One of Scotland’s newest MSPs hopes to become the next leader of the Scottish Labour Party.
Neil Findlay, who was elected to represent the Lothians in 2011, has vowed to return the party to its left-leaning socialist values.
He said he would put social justice at the heart of everything Labour did to try to “create a fairer, more equal and prosperous Scotland”.
Mr Findlay, Labour’s health spokesman, is competing against his colleague Sarah Boyack after Johann Lamont resigned as leader on Friday.
She accused UK Labour colleagues of treating Scotland as a “branch office”.
Jim Murphy, MP for East Renfrewshire, has yet to announce whether he will enter the leadership race.
Mr Findlay, 45, a former teacher and trade unionist, said: “I have been overwhelmed by the messages of support from people from within the Labour Party and across the wider Labour movement all urging me to stand.
“It is no secret that I wanted Gordon Brown to run but since Gordon has ruled himself out I now believe we need to have a wide-ranging debate about the way forward for the Labour Party, but more importantly the country.

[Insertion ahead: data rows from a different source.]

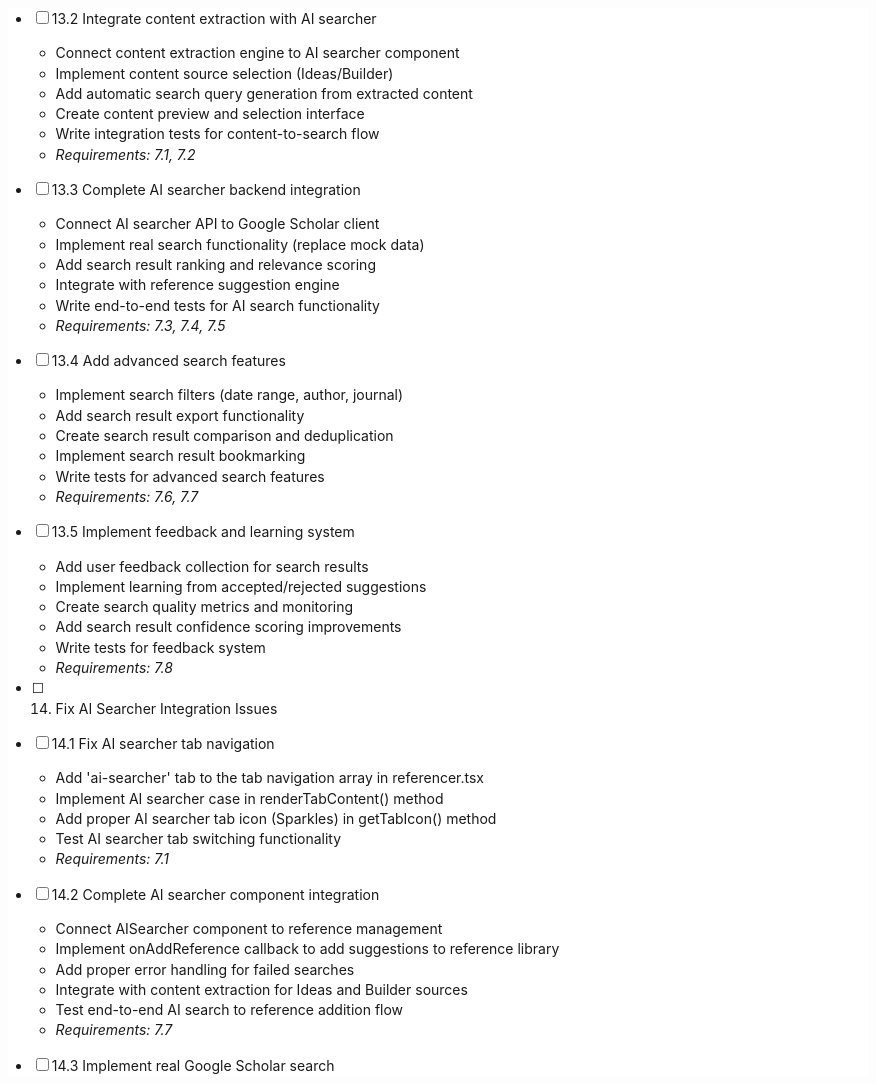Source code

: - [ ] 13.2 Integrate content extraction with AI searcher

  - Connect content extraction engine to AI searcher component
  - Implement content source selection (Ideas/Builder)
  - Add automatic search query generation from extracted content
  - Create content preview and selection interface
  - Write integration tests for content-to-search flow
  - _Requirements: 7.1, 7.2_

- [ ] 13.3 Complete AI searcher backend integration

  - Connect AI searcher API to Google Scholar client
  - Implement real search functionality (replace mock data)
  - Add search result ranking and relevance scoring
  - Integrate with reference suggestion engine
  - Write end-to-end tests for AI search functionality
  - _Requirements: 7.3, 7.4, 7.5_

- [ ] 13.4 Add advanced search features

  - Implement search filters (date range, author, journal)
  - Add search result export functionality
  - Create search result comparison and deduplication
  - Implement search result bookmarking
  - Write tests for advanced search features
  - _Requirements: 7.6, 7.7_

- [ ] 13.5 Implement feedback and learning system

  - Add user feedback collection for search results
  - Implement learning from accepted/rejected suggestions
  - Create search quality metrics and monitoring
  - Add search result confidence scoring improvements
  - Write tests for feedback system
  - _Requirements: 7.8_

- [ ] 14. Fix AI Searcher Integration Issues

- [ ] 14.1 Fix AI searcher tab navigation

  - Add 'ai-searcher' tab to the tab navigation array in referencer.tsx
  - Implement AI searcher case in renderTabContent() method
  - Add proper AI searcher tab icon (Sparkles) in getTabIcon() method
  - Test AI searcher tab switching functionality
  - _Requirements: 7.1_

- [ ] 14.2 Complete AI searcher component integration

  - Connect AISearcher component to reference management
  - Implement onAddReference callback to add suggestions to reference library
  - Add proper error handling for failed searches
  - Integrate with content extraction for Ideas and Builder sources
  - Test end-to-end AI search to reference addition flow
  - _Requirements: 7.7_

- [ ] 14.3 Implement real Google Scholar search
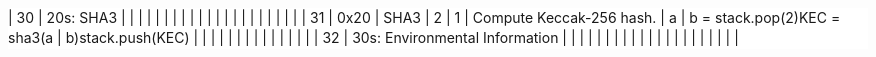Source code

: | 30    | 20s: SHA3                                                                                                                                             |                      |                             |                     |                                                                                                      |                                                                                                                                |                                                                                                                                                                                                   |                                                                                                                                            |                                                                                                                                                                      |                            |                                                                                      |                                                                                      |                                                                                       |                                |                                                                                                                                                   |                                                                                                                                                   |                                                                                                                                                     |                            |      |      |      |
| 31    | 0x20                                                                                                                                                  | SHA3                 | 2                           | 1                   | Compute Keccak\-256 hash\.                                                                           | a                                                                                                                              | b = stack\.pop\(2\)KEC = sha3\(a                                                                                                                                                                  | b\)stack\.push\(KEC\)                                                                                                                      |                                                                                                                                                                      |                            |                                                                                      |                                                                                      |                                                                                       |                                |                                                                                                                                                   |                                                                                                                                                   |                                                                                                                                                     |                            |      |      |      |
| 32    | 30s: Environmental Information                                                                                                                        |                      |                             |                     |                                                                                                      |                                                                                                                                |                                                                                                                                                                                                   |                                                                                                                                            |                                                                                                                                                                      |                            |                                                                                      |                                                                                      |                                                                                       |                                |                                                                                                                                                   |                                                                                                                                                   |                                                                                                                                                     |                            |      |      |      |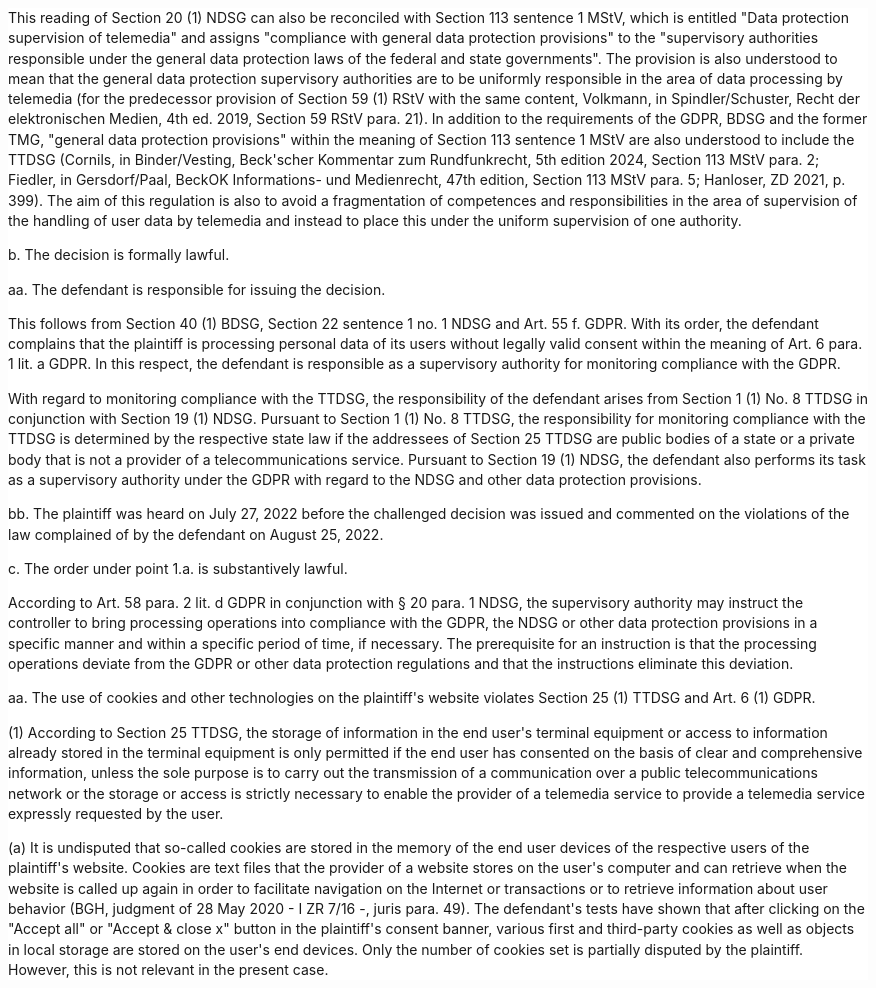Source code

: This reading of Section 20 (1) NDSG can also be reconciled with Section 113 sentence 1 MStV, which is entitled "Data protection supervision of telemedia" and assigns "compliance with general data protection provisions" to the "supervisory authorities responsible under the general data protection laws of the federal and state governments". The provision is also understood to mean that the general data protection supervisory authorities are to be uniformly responsible in the area of data processing by telemedia (for the predecessor provision of Section 59 (1) RStV with the same content, Volkmann, in Spindler/Schuster, Recht der elektronischen Medien, 4th ed. 2019, Section 59 RStV para. 21). In addition to the requirements of the GDPR, BDSG and the former TMG, "general data protection provisions" within the meaning of Section 113 sentence 1 MStV are also understood to include the TTDSG (Cornils, in Binder/Vesting, Beck'scher Kommentar zum Rundfunkrecht, 5th edition 2024, Section 113 MStV para. 2; Fiedler, in Gersdorf/Paal, BeckOK Informations- und Medienrecht, 47th edition, Section 113 MStV para. 5; Hanloser, ZD 2021, p. 399). The aim of this regulation is also to avoid a fragmentation of competences and responsibilities in the area of supervision of the handling of user data by telemedia and instead to place this under the uniform supervision of one authority.

b. The decision is formally lawful.

aa. The defendant is responsible for issuing the decision.

This follows from Section 40 (1) BDSG, Section 22 sentence 1 no. 1 NDSG and Art. 55 f. GDPR. With its order, the defendant complains that the plaintiff is processing personal data of its users without legally valid consent within the meaning of Art. 6 para. 1 lit. a GDPR. In this respect, the defendant is responsible as a supervisory authority for monitoring compliance with the GDPR.

With regard to monitoring compliance with the TTDSG, the responsibility of the defendant arises from Section 1 (1) No. 8 TTDSG in conjunction with Section 19 (1) NDSG. Pursuant to Section 1 (1) No. 8 TTDSG, the responsibility for monitoring compliance with the TTDSG is determined by the respective state law if the addressees of Section 25 TTDSG are public bodies of a state or a private body that is not a provider of a telecommunications service. Pursuant to Section 19 (1) NDSG, the defendant also performs its task as a supervisory authority under the GDPR with regard to the NDSG and other data protection provisions.

bb. The plaintiff was heard on July 27, 2022 before the challenged decision was issued and commented on the violations of the law complained of by the defendant on August 25, 2022.

c. The order under point 1.a. is substantively lawful.

According to Art. 58 para. 2 lit. d GDPR in conjunction with § 20 para. 1 NDSG, the supervisory authority may instruct the controller to bring processing operations into compliance with the GDPR, the NDSG or other data protection provisions in a specific manner and within a specific period of time, if necessary. The prerequisite for an instruction is that the processing operations deviate from the GDPR or other data protection regulations and that the instructions eliminate this deviation.

aa. The use of cookies and other technologies on the plaintiff's website violates Section 25 (1) TTDSG and Art. 6 (1) GDPR.

(1) According to Section 25 TTDSG, the storage of information in the end user's terminal equipment or access to information already stored in the terminal equipment is only permitted if the end user has consented on the basis of clear and comprehensive information, unless the sole purpose is to carry out the transmission of a communication over a public telecommunications network or the storage or access is strictly necessary to enable the provider of a telemedia service to provide a telemedia service expressly requested by the user.

(a) It is undisputed that so-called cookies are stored in the memory of the end user devices of the respective users of the plaintiff's website. Cookies are text files that the provider of a website stores on the user's computer and can retrieve when the website is called up again in order to facilitate navigation on the Internet or transactions or to retrieve information about user behavior (BGH, judgment of 28 May 2020 - I ZR 7/16 -, juris para. 49). The defendant's tests have shown that after clicking on the "Accept all" or "Accept & close x" button in the plaintiff's consent banner, various first and third-party cookies as well as objects in local storage are stored on the user's end devices. Only the number of cookies set is partially disputed by the plaintiff. However, this is not relevant in the present case.
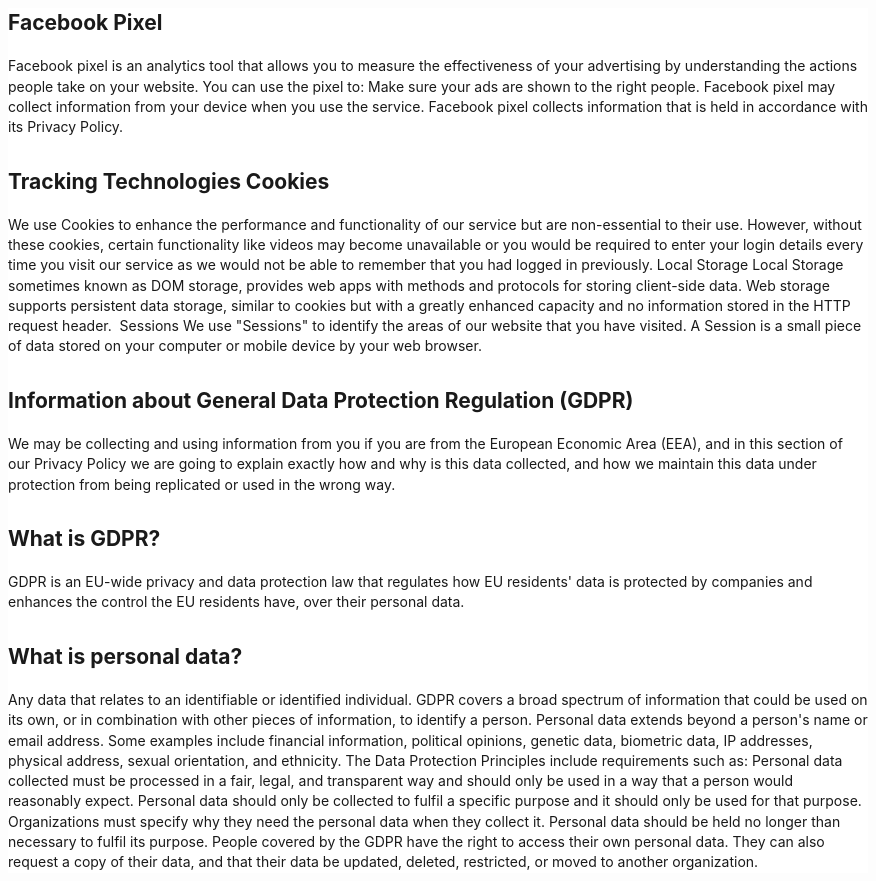 ## Facebook Pixel

Facebook pixel is an analytics tool that allows you to measure the effectiveness of your advertising by understanding the actions people take on your website. You can use the pixel to: Make sure your ads are shown to the right people. Facebook pixel may collect information from your device when you use the service. Facebook pixel collects information that is held in accordance with its Privacy Policy.

## Tracking Technologies Cookies

We use Cookies to enhance the performance and functionality of our service but are non-essential to their use. However, without these cookies, certain functionality like videos may become unavailable or you would be required to enter your login details every time you visit our service as we would not be able to remember that you had logged in previously.
Local Storage
Local Storage sometimes known as DOM storage, provides web apps with methods and protocols for storing client-side data. Web storage supports persistent data storage, similar to cookies but with a greatly enhanced capacity and no information stored in the HTTP request header. 
Sessions
We use "Sessions" to identify the areas of our website that you have visited. A Session is a small piece of data stored on your computer or mobile device by your web browser.

## Information about General Data Protection Regulation (GDPR)

We may be collecting and using information from you if you are from the European Economic Area (EEA), and in this section of our Privacy Policy we are going to explain exactly how and why is this data collected, and how we maintain this data under protection from being replicated or used in the wrong way.

## What is GDPR?

GDPR is an EU-wide privacy and data protection law that regulates how EU residents' data is protected by companies and enhances the control the EU residents have, over their personal data.

## What is personal data?

Any data that relates to an identifiable or identified individual. GDPR covers a broad spectrum of information that could be used on its own, or in combination with other pieces of information, to identify a person. Personal data extends beyond a person's name or email address. Some examples include financial information, political opinions, genetic data, biometric data, IP addresses, physical address, sexual orientation, and ethnicity. The Data Protection Principles include requirements such as:
Personal data collected must be processed in a fair, legal, and transparent way and should only be used in a way that a person would reasonably expect. Personal data should only be collected to fulfil a specific purpose and it should only be used for that purpose. Organizations must specify why they need the personal data when they collect it. Personal data should be held no longer than necessary to fulfil its purpose. People covered by the GDPR have the right to access their own personal data. They can also request a copy of their data, and that their data be updated, deleted, restricted, or moved to another organization.
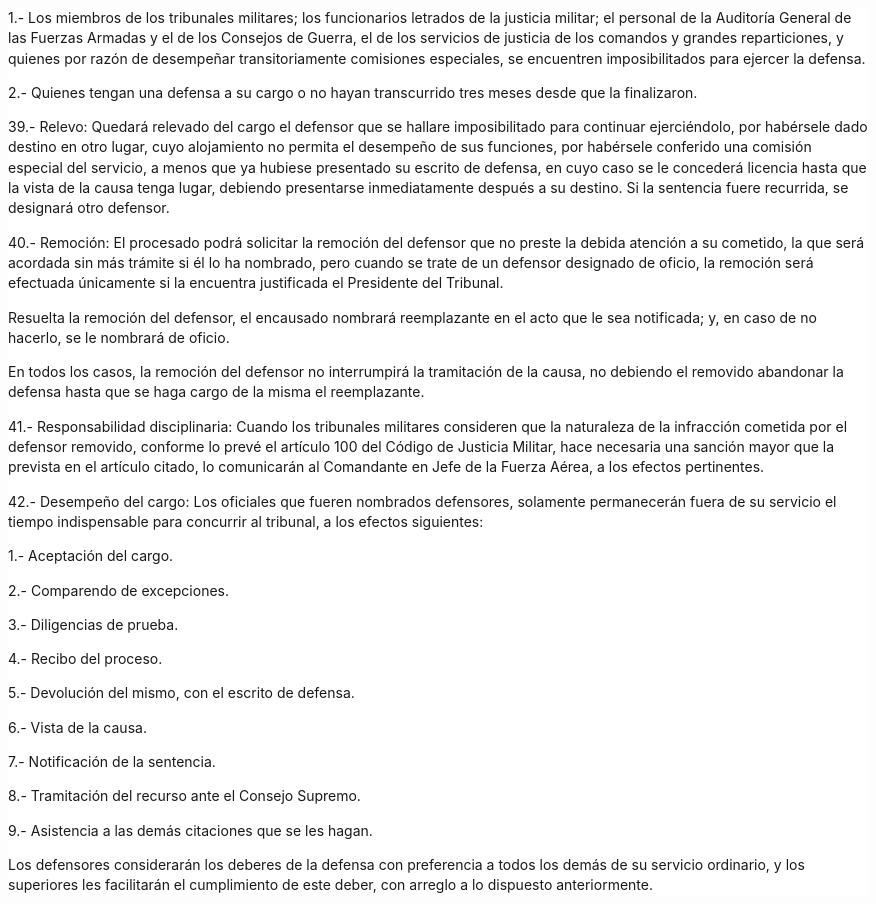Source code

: 1.-  Los  miembros de los tribunales  militares;  los  funcionarios letrados de  la  justicia  militar;  el  personal  de  la Auditoría General  de las Fuerzas Armadas y el de los Consejos de Guerra,  el de los servicios de justicia de los comandos y grandes reparticiones,  y  quienes por razón de desempeñar transitoriamente comisiones especiales,  se  encuentren imposibilitados para ejercer la defensa.

2.- Quienes tengan una defensa  a  su cargo o no hayan transcurrido tres meses desde que la finalizaron.

<a id="39"></a>
39.-  Relevo:  Quedará  relevado  del cargo el defensor que se hallare imposibilitado para continuar ejerciéndolo,  por  habérsele dado  destino  en  otro  lugar,  cuyo  alojamiento  no  permita  el desempeño  de  sus  funciones, por habérsele conferido una comisión especial  del servicio,  a  menos  que  ya  hubiese  presentado  su escrito de  defensa,  en  cuyo  caso se le concederá licencia hasta que  la  vista  de  la  causa  tenga  lugar,  debiendo  presentarse inmediatamente  después  a  su  destino.  Si   la  sentencia  fuere recurrida, se designará otro defensor.

<a id="40"></a>
40.-  Remoción:  El  procesado podrá solicitar la remoción del defensor que no preste la debida  atención  a  su  cometido, la que será acordada sin más trámite si él lo ha nombrado,  pero cuando se trate  de  un  defensor  designado  de  oficio,  la  remoción  será efectuada únicamente si la encuentra justificada el Presidente  del Tribunal.

Resuelta    la    remoción  del  defensor,  el  encausado  nombrará reemplazante en el  acto  que  le  sea notificada; y, en caso de no hacerlo, se le nombrará de oficio.

En todos los casos, la remoción del  defensor  no  interrumpirá  la tramitación  de  la  causa,  no  debiendo  el removido abandonar la defensa  hasta  que  se  haga  cargo de la misma  el  reemplazante.

<a id="41"></a>
41.-  Responsabilidad  disciplinaria:  Cuando  los  tribunales militares  consideren  que  la naturaleza de la infracción cometida por el defensor removido, conforme  lo  prevé  el  artículo 100 del Código  de Justicia Militar, hace necesaria una sanción  mayor  que la prevista  en el artículo citado, lo comunicarán al Comandante en Jefe de la Fuerza Aérea, a los efectos pertinentes.

<a id="42"></a>
42.-  Desempeño  del cargo: Los oficiales que fueren nombrados defensores, solamente permanecerán  fuera  de su servicio el tiempo indispensable para concurrir al tribunal, a los efectos siguientes:

1.- Aceptación del cargo.

2.- Comparendo de excepciones.

3.- Diligencias de prueba.

4.- Recibo del proceso.

5.-  Devolución  del  mismo,  con  el  escrito  de   defensa.

6.- Vista de la causa.

7.- Notificación de la sentencia.

8.-  Tramitación  del  recurso  ante  el  Consejo  Supremo.

9.-  Asistencia  a  las  demás  citaciones  que  se les hagan.

Los  defensores  considerarán  los  deberes  de  la  defensa    con preferencia  a  todos  los  demás  de  su servicio ordinario, y los superiores  les  facilitarán el cumplimiento  de  este  deber,  con arreglo a lo dispuesto anteriormente.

“I want to bring the Labour Party together to work for progressive change and create a fairer, more equal and prosperous Scotland.
“If elected Labour leader I will put the issue of social justice at the heart of everything we do – this is the historic mission of the Scottish Labour Party but it also has to be about what we deliver for the Scottish people in this post-referendum period.”
Mr Findlay, who is married with a teenage daughter and is a former West Lothian councillor, has a different vision to Ms Boyack, an MSP for the Lothians.
The 53-year-old sat on the Scottish Labour Devolution Commission which was criticised by the left-wing Red Paper Collective, which counts Mr Findlay among its members.
The party’s submission calls for Holyrood to be given increased tax-varying powers and responsibility for raising about 40% of its budget, as well as control of some elements of welfare policy, including housing benefit and attendance allowance.
But the Red Paper Collective, a group of trade unionists, academics and politicians, wants Labour to join all of the other political parties and advocate the full devolution of income tax.
The Smith Commission on devolution held its second meeting yesterday and discussed taxation proposals.